* [Your goal]:
Find all lines in the listing that include the word "distribution", then copy them.

* [Supplied information]:
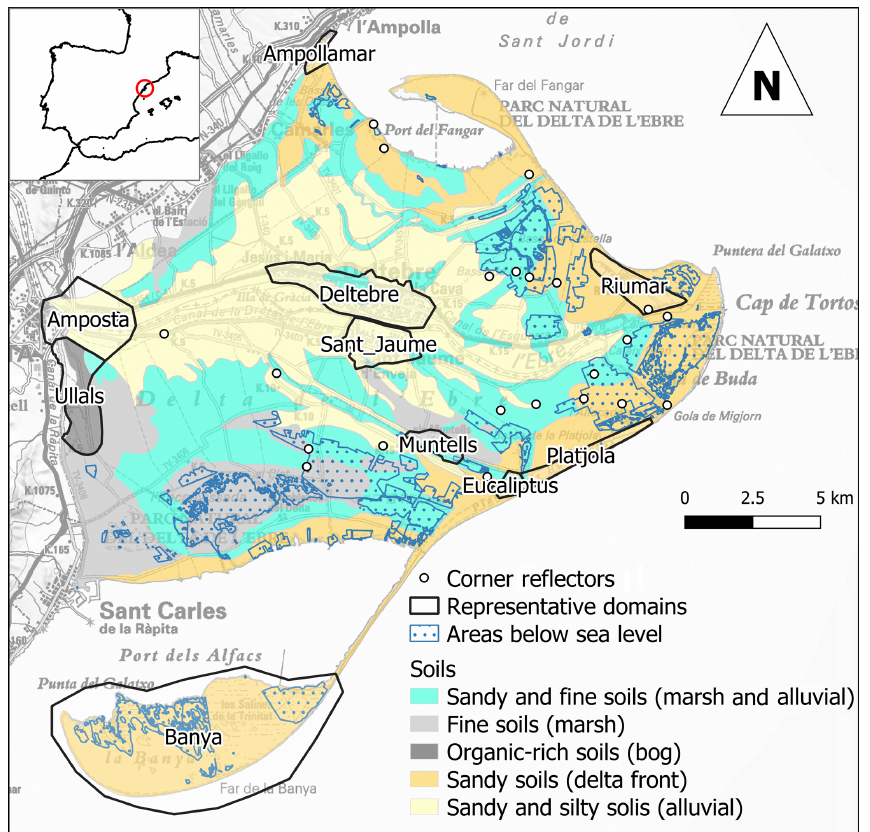
Figure 1. Map of the Ebro delta plain including soils distribution derived from the Soil map of Catalonia 1:25000 (deposit type in paren- thesis), corner reflectors location, selected domains and areas below the sea level. This figure uses a proprietary © ICGC base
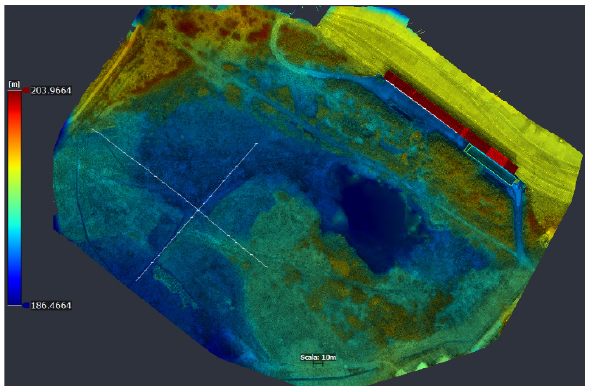
Figure 4 . Santa Barbara exhausted mine area subject to environmental restoration (RPAS Survey,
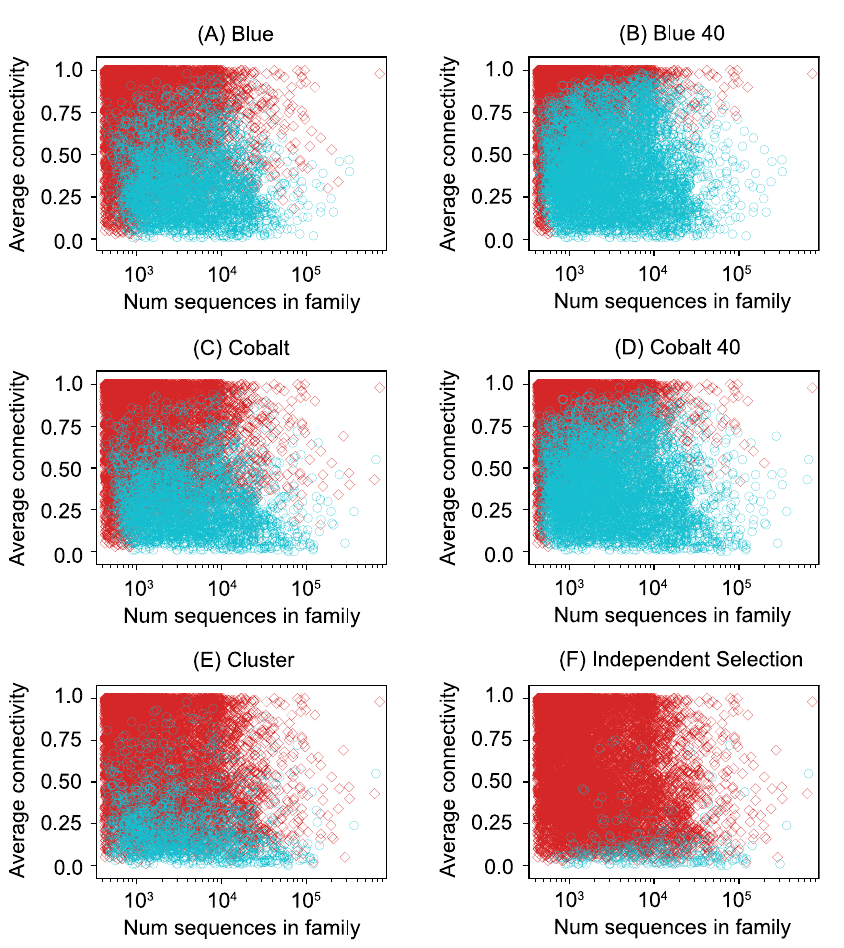
Fig 2. Characteristics of Pfam full families successfully split. Each marker represents a family in Pfam. The connectivity of a sequence is the fraction of other sequences in the full family with at least 25% pairwise identity. Families successfully split into a training set of size at least 400 and a test set of size at least 20 are marked by a cyan circle, whereas families that were not split are marked by a red diamond. In (B) and (D) the cyan circle represents at least one successful split among 40 independent runs. The 34 families that Blue did not finish splitting within 6 days are not included in the Blue plots.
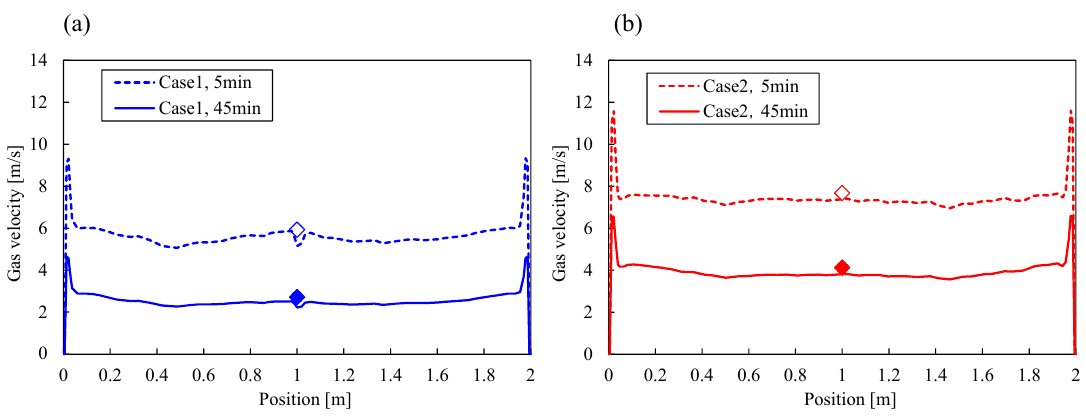
Figure 14. Calculated gas velocity distribution at top of slag packed bed: (a) Case 1, (b) Case 2, ◊ : Average value at 5 min, ♦ : Average value at 45 min.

* [Answer section]:
Figure 1. Map of the Ebro delta plain including soils distribution derived from the Soil map of Catalonia 1:25000 (deposit type in paren- thesis), corner reflectors location, selected domains and areas below the sea level. This figure uses a proprietary © ICGC base
Figure 14. Calculated gas velocity distribution at top of slag packed bed: (a) Case 1, (b) Case 2, ◊ : Average value at 5 min, ♦ : Average value at 45 min.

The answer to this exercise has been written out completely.